[TASK DESCRIPTION]
Rewrite the text of the listing below with "Architettura" changed to "Architecture" and every other line left as it is. Leave the pictures out of your answer.

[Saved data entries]

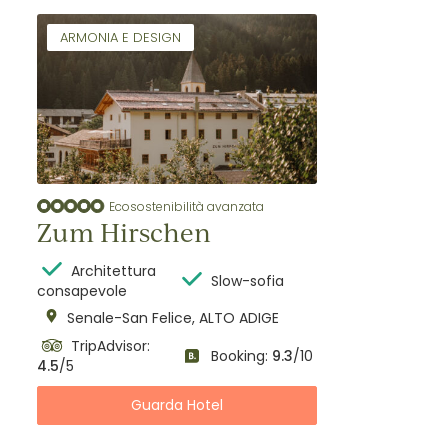
ARMONIA E DESIGN
Ecosostenibilità avanzata
Zum Hirschen
Architettura
Slow-sofia
consapevole
Senale-San Felice, ALTO ADIGE
TripAdvisor:
Booking:
9.3
/10
4.5
/5
Guarda Hotel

[SOLUTION FOR THIS EXERCISE]
ARMONIA E DESIGN
Ecosostenibilità avanzata
Zum Hirschen
Architecture
Slow-sofia
consapevole
Senale-San Felice, ALTO ADIGE
TripAdvisor:
Booking:
9.3
/10
4.5
/5
Guarda Hotel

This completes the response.